Ces clichés sont maintenant sous contrôle, grâce à une nouvelle étude. Les médecins ont examiné plus de 8000 personnes à travers la Grande-Bretagne et ont découvert que ces injections d'adrénaline courantes n'augmentaient que le taux de survie d'une personne de moins de 1%. Cependant, les injections d'adrénaline affectent le cerveau plutôt que le cœur. Près d'un tiers des survivants qui ont reçu l'injection d'adrénaline se sont retrouvés dans un état végétatif ou ne pouvaient plus prendre soin d'eux-mêmes. C'était une comparaison frappante avec ces 18 pour cent de survivants qui ont fini de la même manière après un placebo.

«Ce que nous avons montré, c'est que l'adrénaline peut redémarrer le cœur, mais ce n'est pas bon pour le cerveau», a déclaré le chef de l'étude Gavin Perkins, professeur de médecine de soins intensifs à l'Université de Warwick et médecin consultant à la Heart of England NHS Foundation Confiance.

L'adrénaline est devenue un traitement courant il y a plus de 50 ans au Royaume-Uni. Il s'applique à ceux qui ne répondent pas à la RCP ou à un défibrillateur après avoir subi un arrêt cardiaque.

«Ne vous y trompez pas, les résultats de cet essai historique changeront la façon dont les gens sont traités si, malheureusement, leur cœur s'arrête», a déclaré David Nunan, chercheur principal au Centre for Evidence Based Medicine de l'Université d'Oxford, qui n'était pas impliqué. dans l'étude. «Jusqu'à présent, tous ceux qui étaient éligibles pour recevoir de l'adrénaline l'auraient reçu sans aucun doute. Cela ne peut plus être le cas.

L'essai le plus récent impliqué dans l'étude a suscité une certaine controverse. Les ambulanciers paramédicaux de cinq régions du Royaume-Uni ont reçu deux types de sachets - remplis de seringues à adrénaline ou remplis d'un placebo. En cas d'échec de la RCP ou d'un défibrillateur, les ambulanciers appliqueraient tout ce qui se trouvait dans la seringue.
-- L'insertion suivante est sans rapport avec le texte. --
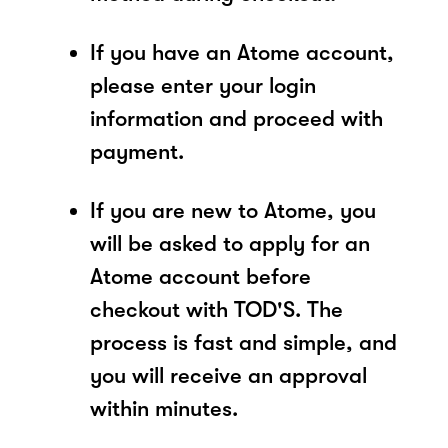
If you have an Atome account,
please enter your login
information and proceed with
payment.
If you are new to Atome, you
will be asked to apply for an
Atome account before
checkout with TOD'S. The
process is fast and simple, and
you will receive an approval
within minutes.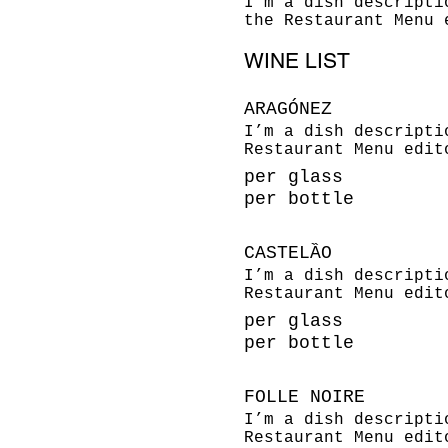
I’m a dish descripti
the Restaurant Menu 
WINE LIST
ARAGÓNEZ
I’m a dish descripti
Restaurant Menu edit
per glass
per bottle
CASTELȀO
I’m a dish descripti
Restaurant Menu edit
per glass
per bottle
FOLLE NOIRE
I’m a dish descripti
Restaurant Menu edit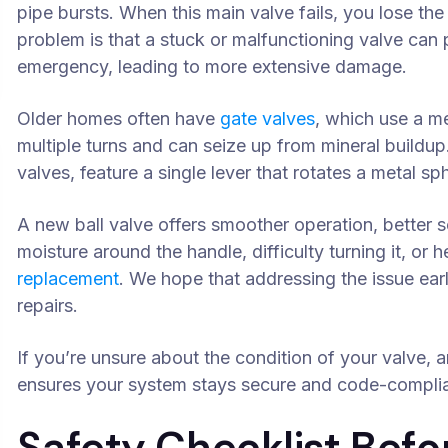
pipe bursts. When this main valve fails, you lose th
problem is that a stuck or malfunctioning valve can 
emergency, leading to more extensive damage.
Older homes often have
gate valves
, which use a m
multiple turns and can seize up from mineral buildup
valves, feature a single lever that rotates a metal sp
A new ball valve offers smoother operation, better se
moisture around the handle, difficulty turning it, or he
replacement
. We hope that addressing the issue ea
repairs.
If you’re unsure about the condition of your valve,
ensures your system stays secure and code-complia
Safety Checklist Befo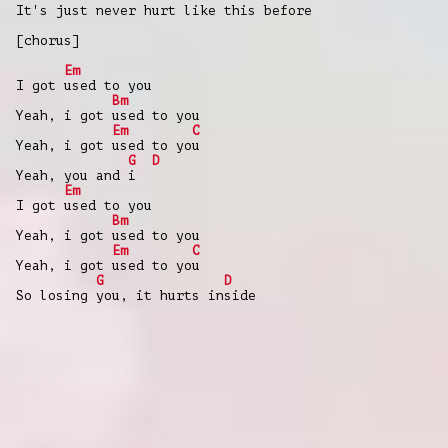
It's just never hurt like this before
[chorus]
Em
I got used to you
Bm
Yeah, i got used to you
Em
C
Yeah, i got used to you
G
D
Yeah, you and i
Em
I got used to you
Bm
Yeah, i got used to you
Em
C
Yeah, i got used to you
G
D
So losing you, it hurts inside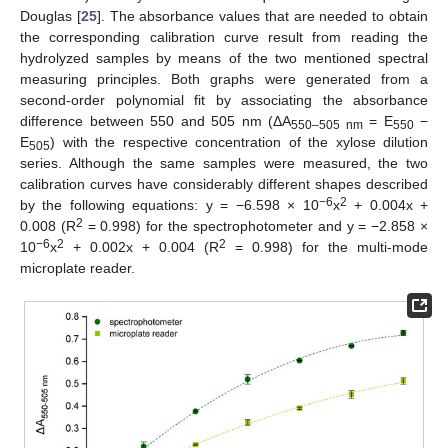
Douglas [
25
]. The absorbance values that are needed to obtain
the corresponding calibration curve result from reading the
hydrolyzed samples by means of the two mentioned spectral
measuring principles. Both graphs were generated from a
second-order polynomial fit by associating the absorbance
difference between 550 and 505 nm (ΔA
= E
−
550–505 nm
550
E
) with the respective concentration of the xylose dilution
505
series. Although the same samples were measured, the two
calibration curves have considerably different shapes described
−6
2
by the following equations: y = −6.598 × 10
x
+ 0.004x +
2
0.008 (R
= 0.998) for the spectrophotometer and y = −2.858 ×
−6
2
2
10
x
+ 0.002x + 0.004 (R
= 0.998) for the multi-mode
microplate reader.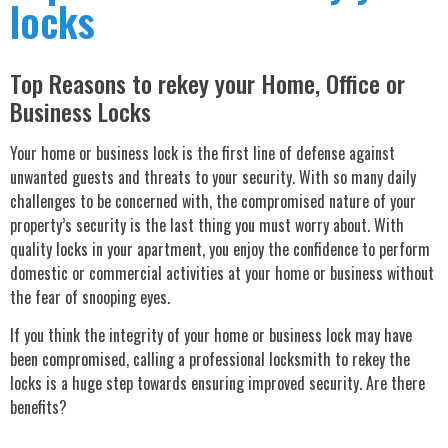
locks
Top Reasons to rekey your Home, Office or
Business Locks
Your home or business lock is the first line of defense against
unwanted guests and threats to your security. With so many daily
challenges to be concerned with, the compromised nature of your
property’s security is the last thing you must worry about. With
quality locks in your apartment, you enjoy the confidence to perform
domestic or commercial activities at your home or business without
the fear of snooping eyes.
If you think the integrity of your home or business lock may have
been compromised, calling a professional locksmith to rekey the
locks is a huge step towards ensuring improved security. Are there
benefits?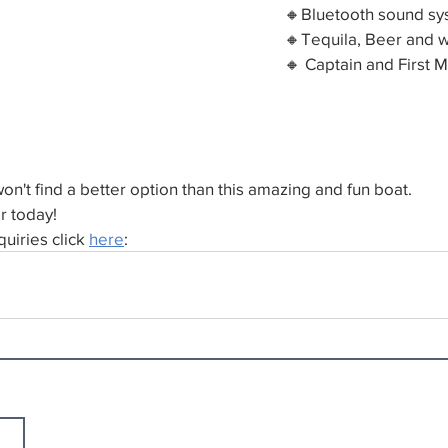
🔸Bluetooth sound s
🔸Tequila, Beer and w
🔸 Captain and First 
n't find a better option than this amazing and fun boat.
r today!
uiries click 
here
: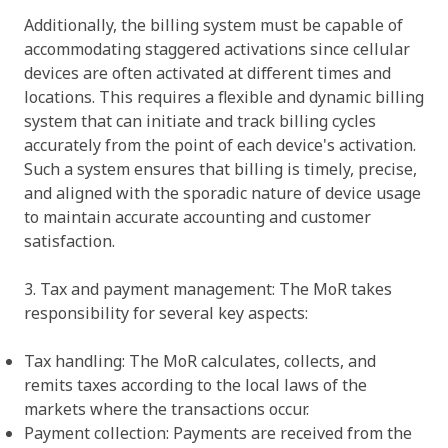
Additionally, the billing system must be capable of
accommodating staggered activations since cellular
devices are often activated at different times and
locations. This requires a flexible and dynamic billing
system that can initiate and track billing cycles
accurately from the point of each device's activation.
Such a system ensures that billing is timely, precise,
and aligned with the sporadic nature of device usage
to maintain accurate accounting and customer
satisfaction.
3. Tax and payment management: The MoR takes
responsibility for several key aspects:
Tax handling: The MoR calculates, collects, and
remits taxes according to the local laws of the
markets where the transactions occur.
Payment collection: Payments are received from the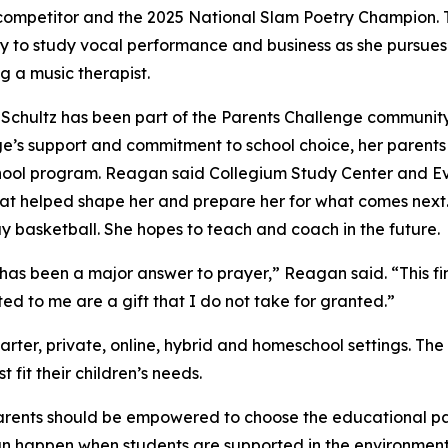
ompetitor and the 2025 National Slam Poetry Champion. This
ty to study vocal performance and business as she pursue
 a music therapist.
chultz has been part of the Parents Challenge community 
e’s support and commitment to school choice, her parents we
ool program. Reagan said Collegium Study Center and Ev
that helped shape her and prepare her for what comes next.
lay basketball. She hopes to teach and coach in the future.
s been a major answer to prayer,” Reagan said. “This finan
ed to me are a gift that I do not take for granted.”
arter, private, online, hybrid and homeschool settings. The
fit their children’s needs.
rents should be empowered to choose the educational path t
 happen when students are supported in the environment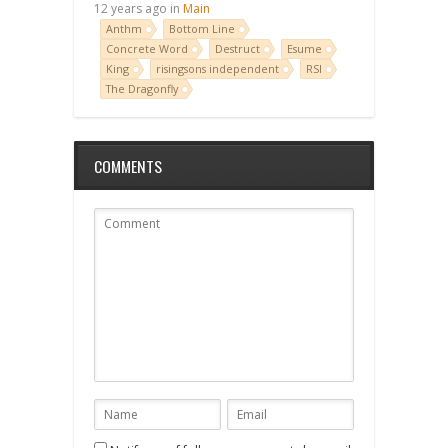
12 years ago in
Main
Anthm
Bottom Line
Concrete Word
Destruct
Esume
King
risingsons independent
RSI
The Dragonfly
COMMENTS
Les ambulanciers, cependant, n'avaient aucune idée de ce qu'ils distribuaient. Les zones soumises à l'essai ont informé les résidents de l'étude et leur ont donné la possibilité de porter un bracelet «sans étude» s'ils ne voulaient pas y participer.

Au total, les chercheurs ont traité 4 012 patients avec de l'adrénaline et 3 995 avec le placebo. Parmi ceux traités avec de l'adrénaline, 130 étaient en vie après 30 jours, contre 94 survivants du placebo. Mais les chercheurs ont noté plus de lésions cérébrales enregistrées chez les personnes traitées avec de l'adrénaline par rapport à celles avec le placebo.

«Ces résultats auront un impact majeur sur la manière dont les arrêts cardiaques sont traités dans le monde», a déclaré Nilesh Samani, directeur médical de la British Heart Foundation et professeur de cardiologie à l'Université de Leicester. «L'utilisation d'adrénaline pour traiter les personnes après un arrêt cardiaque reposait sur un raisonnement solide, mais pas sur des preuves solides.»

L'étude complète, publiée dans le New England Journal of Medicine, a été qualifiée de «révolutionnaire» par un certain nombre de chercheurs.

«Je voudrais absolument que ces preuves soient prises en compte pour les futures lignes directrices», a déclaré Jonathan Wyllie, président du Resuscitation Council UK et professeur de néonatalogie à l'Université de Durham. «Si jamais j'ai besoin d'une réanimation, j'espère qu'elle est basée sur des preuves comme celle-ci plutôt que sur l'opinion d'experts.»